When are screenshots actually the right input?

Three cases. Visual regression: you are checking pixels, so use pixels. Canvas-rendered apps (large data visualizations, in-browser CAD, some game engines) produce one canvas DOM node and an empty accessibility tree, so the only signal you have is what is on screen. Shadow DOM trees that are nested several layers deep can hide elements from the accessibility snapshot, depending on the component author's hygiene; in those cases a vision pass plus coordinate clicks is sometimes the only working path.

Do I lose anything by skipping screenshot-based testing entirely?

Yes, you lose pixel-level regression detection, and you lose the ability to test things that have no semantic identity (an animated background, a chart's exact bar heights, a print stylesheet).
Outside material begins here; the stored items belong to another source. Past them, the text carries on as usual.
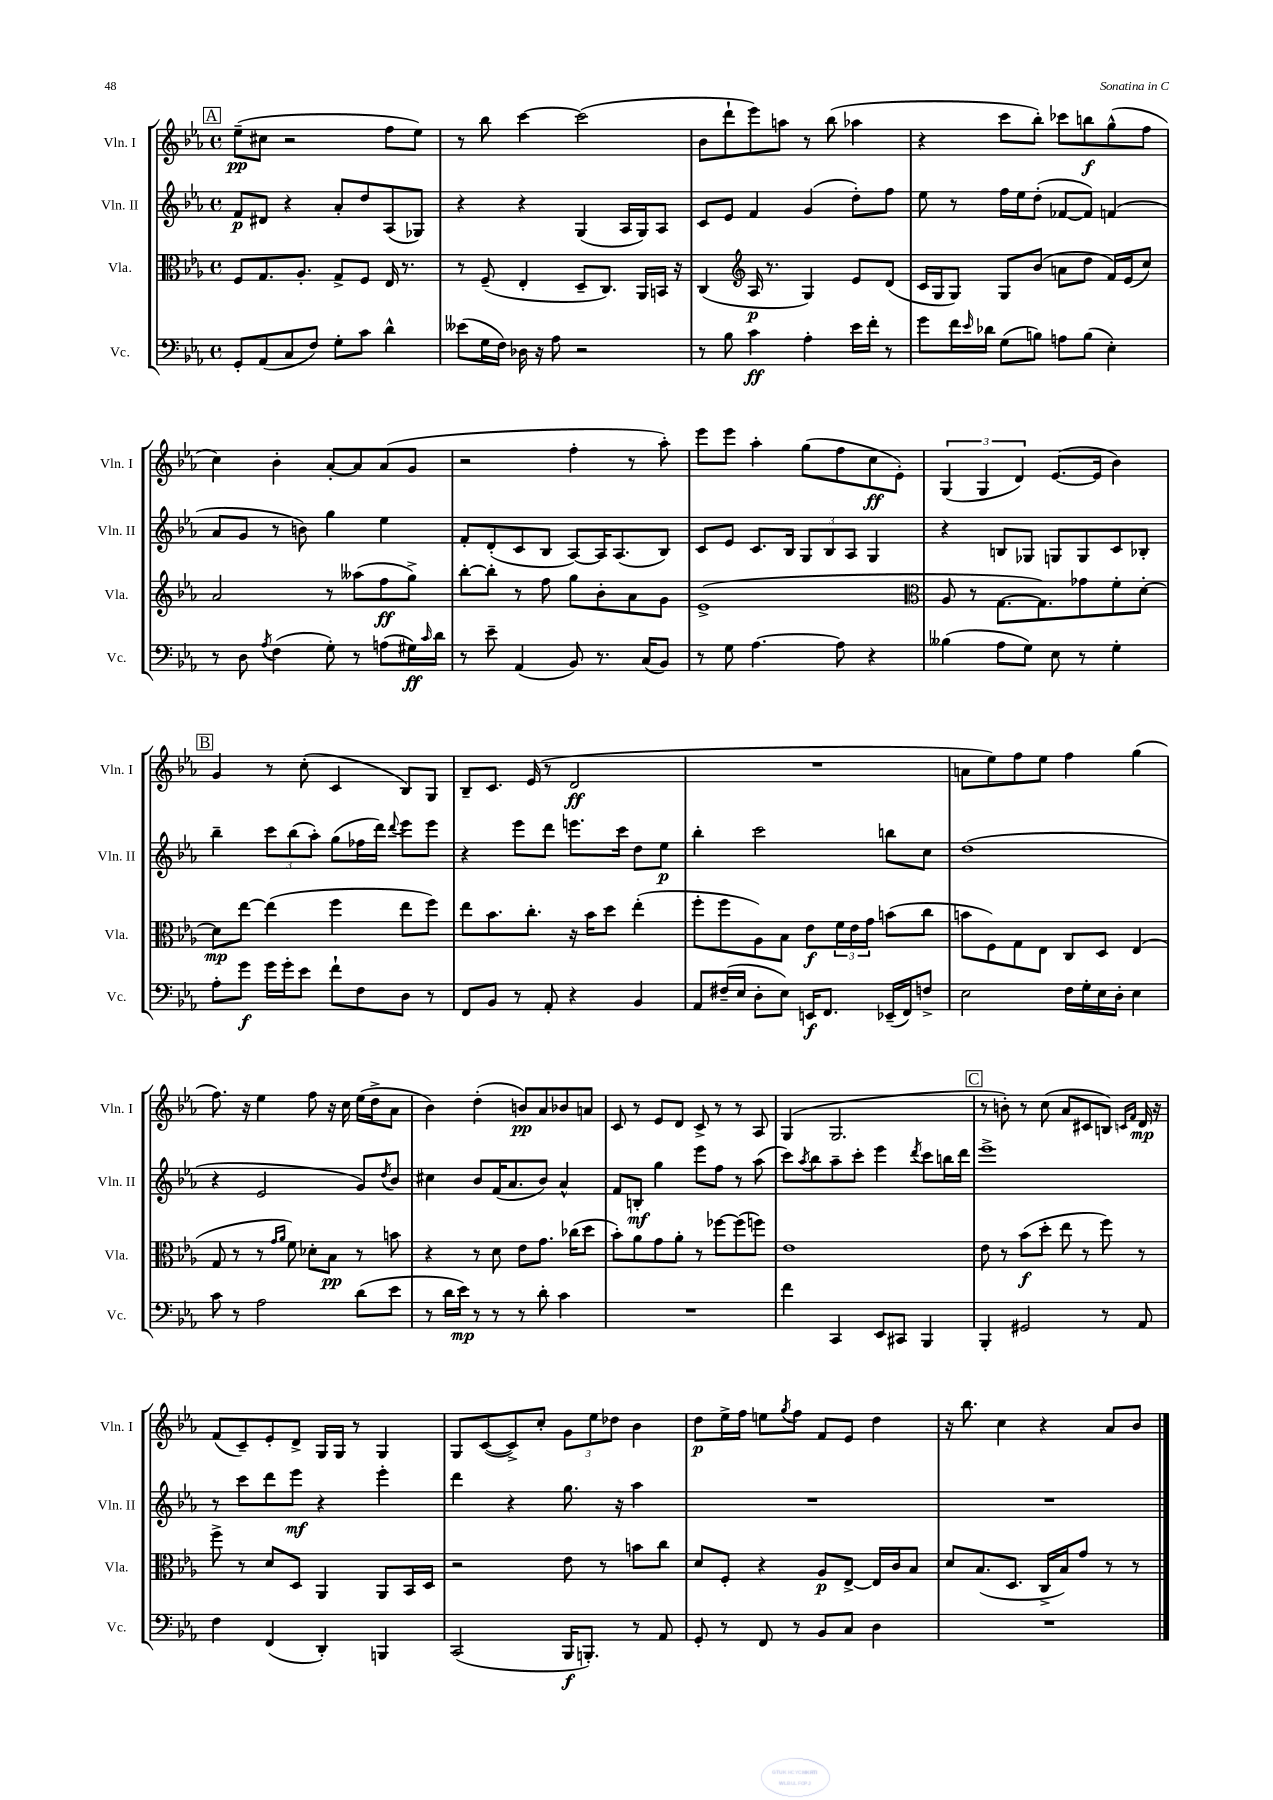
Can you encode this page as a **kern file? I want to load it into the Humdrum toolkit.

**kern	**kern	**kern	**kern
*staff4	*staff3	*staff2	*staff1
*clefF4	*clefC3	*clefG2	*clefG2
*k[b-e-a-]	*k[b-e-a-]	*k[b-e-a-]	*k[b-e-a-]
*M4/4	*M4/4	*M4/4	*M4/4
*met(c)	*met(c)	*met(c)	*met(c)
8GG'	8F	8f	(8ee-~
(8AA-	8.G	8d#	8cc#
8C	.	4r	2r
.	8.A-'	.	.
8F)	.	.	.
8G'	8G^	8a-'	.
8c	8F	8dd	.
4d^^	16E-	(8A-	8ff
.	8.r	.	.
.	.	8G-)	8ee-)
=	=	=	=
(8e--	8r	4r	8r
16G	(8F~	.	8bb-
16F)	.	.	.
16D-	4E-'	4r	[4ccc
16r	.	.	.
8A-	.	.	.
2r	8D~	(4G	(2ccc]
.	8.C)	.	.
.	.	16A-	.
.	16AA-	16G)	.
.	16BB	8A-	.
.	16r	.	.
=	=	=	=
8r	(4C	8c	8b-
8B-	.	8e-	8ddd`
*	*clefG2	*	*
4c	16A-	4f	8eee-)
.	8.r	.	.
.	.	.	8aa
4A-'	4G)	(4g	8r
.	.	.	(8bb-
16e-	8e-	8dd')	4aa-
16f'	.	.	.
8r	(8d	8ff	.
=	=	=	=
8g	16c	8ee-	4r
.	16G	.	.
16f	8G)	8r	.
16qqe-	.	.	.
16d-	.	.	.
(8G	8G	16ff	8ccc
.	.	16ee-	.
8B)	(8b-	(8dd'	8bb-')
8A	8a	[8f-	8ccc-
(8B	8dd	8f-])	8bb
4E-')	16f)	(4f	(8gg^^
.	(16e-	.	.
.	8cc)	.	8ff
=	=	=	=
8r	2a-	8a-	4cc)
8D	.	8g	.
8qA-	.	.	.
(4F	.	8r	4b-'
.	.	8b)	.
8G')	8r	4gg	[8a-'
8r	(8aa--	.	8a-]
(8A	8ff	4ee-	(8a-
16G#)	8gg^)	.	8g
16qqc	.	.	.
16d	.	.	.
=	=	=	=
8r	[8bb-'	8f'	2r
8e-~	8bb-']	(8d'	.
(4AA-	8r	8c	.
.	8ff	8B-	.
8BB-)	8gg	[8A-)	4ff'
8.r	8b-'	16A-]	.
.	.	(8.A-	.
.	8a-	.	8r
(16C	.	.	.
8BB-)	8g	8B-)	8aa-')
=	=	=	=
8r	(1e-^	8c	8eee-
8G	.	8e-	8eee-
[4.A-	.	8.c	4aa-'
.	.	16B-	.
.	.	12G	(8gg
.	.	12B-	.
8A-]	.	.	8ff
.	.	12A-	.
4r	.	4G	8cc
.	.	.	8e-')
=	=	=	=
*	*clefC3	*	*
(4B--	8A-	4r	(6G
.	8r	.	.
.	.	.	6G
8A-	[8.G	8B	.
.	.	.	6d)
8G)	.	8G-	.
.	8.G])	.	.
8E-	.	8G	([8.e-
8r	8g-	8G	.
.	.	.	16e-]
4G'	8f'	8c	4b-)
.	[8d'	8B-'	.
=	=	=	=
8A-'	8d]	4bb-~	4g
8g	[8ee-	.	.
16g	(4ee-]	12ccc	8r
16g'	.	.	.
.	.	(12bb-	.
8e-	.	.	(8cc'
.	.	12aa-')	.
8f`	4ff	(8gg	4c
8F	.	16ff-	.
.	.	16ddd)	.
.	.	8qqddd	.
8D	8ee-	8eee-	8B-)
8r	8ff)	8eee-	8G
=	=	=	=
8FF	8ee-	4r	8B-~
8BB-	8.b-	.	8.c
8r	.	8eee-	.
.	8.cc'	.	(16e-
8AA-'	.	8ddd	8r
4r	16r	8.eee	2d
.	16b-	.	.
.	8dd	.	.
.	.	16ccc	.
4BB-	(4ee-'	8dd	.
.	.	8ee-	.
=	=	=	=
8AA-	8ff'	4bb-'	1r
(16F#~	8ff	.	.
16E-	.	.	.
8D'	8A-)	2ccc	.
8E-)	8B-	.	.
16EE	8e-	.	.
8.FF	.	.	.
.	24f	.	.
.	24e-	.	.
.	24g	.	.
(16EE-~	(8b	8bb	.
16FF)	.	.	.
8F^	8cc	8cc	.
=	=	=	=
2E-	8b	(1dd	8a
.	8F)	.	8ee-)
.	8G	.	8ff
.	8E-	.	8ee-
16F	8C	.	4ff
16G'	.	.	.
16E-	8D	.	.
16D'	.	.	.
4E-	(4E-	.	(4gg
=	=	=	=
8c	8G	4r	8.ff)
8r	8r	.	.
.	.	.	16r
2A-	8r	2e-	4ee-
.	16qqg	.	.
.	16qqa-	.	.
.	8f)	.	.
.	8d-'	.	8ff
.	8B-	.	16r
.	.	.	16cc
(8d	8r	8g)	(16ee-
.	.	.	16dd^
.	.	8qdd	.
8e-	8b	8b-	8a-
=	=	=	=
8r	4r	4cc#	4b-)
16d	.	.	.
16e-)	.	.	.
8r	8r	8b-	(4dd'
8r	8d	(16f	.
.	.	8.a-	.
8r	8e-	.	8b)
8d'	8.g	8b-)	8a-
4c	.	4a-^^	8b-
.	(16cc-	.	.
.	8dd	.	8a
=	=	=	=
1r	8b-')	8f	8c
.	8a-	8B'	8r
.	8g	4gg	8e-
.	8a-'	.	8d
.	8r	8eee-	8c^
.	[8ff-	8ff	8r
.	(8ff-]	8r	8r
.	8ff)	(8aa-	8A-
=	=	=	=
4f	1e-	8ccc)	(4G
.	.	8qaa-	.
.	.	8bb-	.
4CC	.	8aa-~	2.G
.	.	8ccc'	.
8EE-	.	4eee-	.
8CC#	.	.	.
.	.	8qddd	.
4BBB-	.	8ccc	.
.	.	16bb	.
.	.	16ddd	.
=	=	=	=
4BBB-'	8e-	1eee-^	8r
.	8r	.	8b')
2GG#	(8b-	.	8r
.	8dd'	.	(8cc
.	8ee-	.	8a-
.	8r	.	8c#
8r	8ff)	.	8B)
.	.	.	16qqc
.	.	.	16qqf
8AA-	8r	.	16d
.	.	.	16r
=	=	=	=
4F	8ff^	8r	(8f
.	8r	8ccc	8c~)
(4FF	8d	8ddd	8e-'
.	8D	8eee-	8d^
4DD')	4AA-	4r	16G
.	.	.	16G
.	.	.	8r
4BBB	8AA-	4eee-'	4G
.	16BB-	.	.
.	16D	.	.
=	=	=	=
(2CC	2r	4ddd	8G
.	.	.	([8c
.	.	4r	8c^])
.	.	.	8cc'
16BBB-	8e-	8.gg	12g
8.BBB')	.	.	.
.	.	.	12ee-
.	8r	.	.
.	.	.	12dd-
.	.	16r	.
8r	8b	4aa-	4b-
8AA-	8cc	.	.
=	=	=	=
8GG'	8d	1r	8dd
8r	8F'	.	16ee-^
.	.	.	16ff
8FF	4r	.	8ee
.	.	.	8qgg
8r	.	.	8ff
8BB-	8A-	.	8f
8C	[8E-^	.	8e-
4D	16E-]	.	4dd
.	16c	.	.
.	8B-	.	.
=	=	=	=
1r	8d	1r	16r
.	.	.	8.bb-
.	(8.B-	.	.
.	.	.	4cc
.	8.D	.	.
.	16C^	.	4r
.	16B-)	.	.
.	8g	.	.
.	8r	.	8a-
.	8r	.	8b-
==	==	==	==
*-	*-	*-	*-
The honest framing is not "tree replaces screenshot" but "tree is the default substrate for behavioral tests, screenshots are the right tool for the things that are actually visual." Assrt is built around that split: the agent reasons over the tree; visual regression has its own runner and its own diff.

How does this compare to vision-first AI test tools?

Vision-first tools (think computer-vision agents that decide what to click from raw pixels) have two failure modes. They misread lookalike elements, and they leave a debug trail of (x, y) coordinates that nobody can interpret six months later. Driving Playwright through accessibility refs gives you LLM flexibility on top of a deterministic substrate. When a click fails the failure log shows "clicked [ref=e14] labeled Submit, got no navigation," which a human Playwright author can read.

Does Playwright itself recommend tree over screenshots?

The Playwright docs at playwright.dev/docs/aria-snapshots describe aria snapshots as a YAML representation of the accessibility tree, intended for structural and accessibility regression. Microsoft's Playwright MCP server documentation states the design choice plainly: it operates on the accessibility tree, not screenshots, because AI models do not need vision capabilities to interact with pages and the resulting automation is deterministic and fast. Vision is available as an opt-in for the cases above, not the default.

Where does Assrt fit in the open-source picture?

Assrt is MIT licensed (npm: @m13v/assrt). It runs as a Node CLI (npx @m13v/assrt discover https://your-app.com) plus a local MCP server. Under the hood it spawns @playwright/mcp as a child process, so every click, type, and snapshot is a real Playwright primitive. Tests are emitted as standard Playwright spec files you commit to git. There is no rented YAML, no proprietary cloud editor, no per-seat fee.